It was the same for Affco.

National livestock manager Tom Young said King Country was the only place with meaningful rain.

Beef schedules were easing in reaction to United States imported beef prices coming back as buyers there saw the big New Zealand processing volumes.

Lamb schedules were still in the stellar $7kg area.

All the meat processors were flat out.

Suppliers to both Silver Fern and Affco had a one to two week wait to get both cattle and sheep processed.

Rain in many areas last week wasn’t expected to change kill patterns, Hamilton said.

“The rain is a nice reprieve but farmers have made up their minds to get stock away by the end of the year.”

Affco numbers were well up on this time last year with more lambs, prime steers, bulls and cows, Young said.

“We’re getting a huge number of bulls and prime steers.”

Plants in both islands were working overtime and Saturdays to keep up with demand and would be operating over the Christmas-new year break.

“We’re trying to find space for all types of animals, trying to keep all farmers happy and not just focus on one type.”

For sheep meat, lambs were the priority but Affco was processing mutton in both islands.

The manufacturing beef price in the US was down about US20c/lb for bulls in the last three weeks and by 10c/15c for cows, Hamilton said.

That was not unusual for this time of year, with customers there seeing big supply volumes coming through.

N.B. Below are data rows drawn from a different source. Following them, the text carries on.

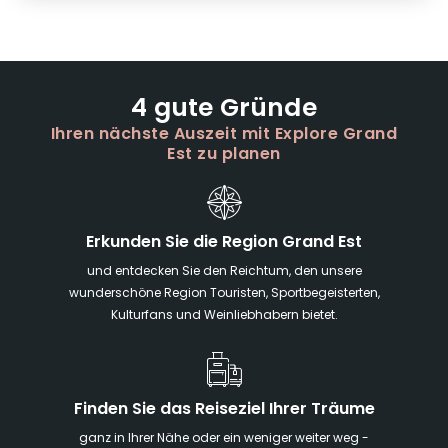
4 gute Gründe
Ihren nächste Auszeit mit Explore Grand
Est zu planen
Erkunden Sie die Region Grand Est
und entdecken Sie den Reichtum, den unsere
wunderschöne Region Touristen, Sportbegeisterten,
Kulturfans und Weinliebhabern bietet.
Finden Sie das Reiseziel Ihrer Träume
ganz in Ihrer Nähe oder ein weniger weiter weg -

For a typical bull, that added up to about NZ$90 a head.

Hamilton’s estimate put prime animals in the mid-$5/kg range with bulls about $5kg and cows $4kg for manufacturing meat.

Lambs were holding about $7/kg from the tops of $7.30 to $7.50 – helped by strong demand for the Chinese New Year trade for delivery by early February.

Young believed $6.50/kg was a reasonable target for the schedule once the Chinese peak came off, though Hamilton thought it might be early to make a call on that.

Easter was a couple of weeks earlier this year and demand for chilled lamb for Britain and Europe would help when the mid-January market was being framed.

Even then about 40% of the carcase would be going as forequarters and flaps to China and the Middle East, a big driver of the market and typically a bit weaker post-Chinese New Year pricing, he said.

Young said light lambs up to 15kg would be a concern if the dry continued around the country. A pointer there was that feed pressure had reduced store market prices to less than $3kg.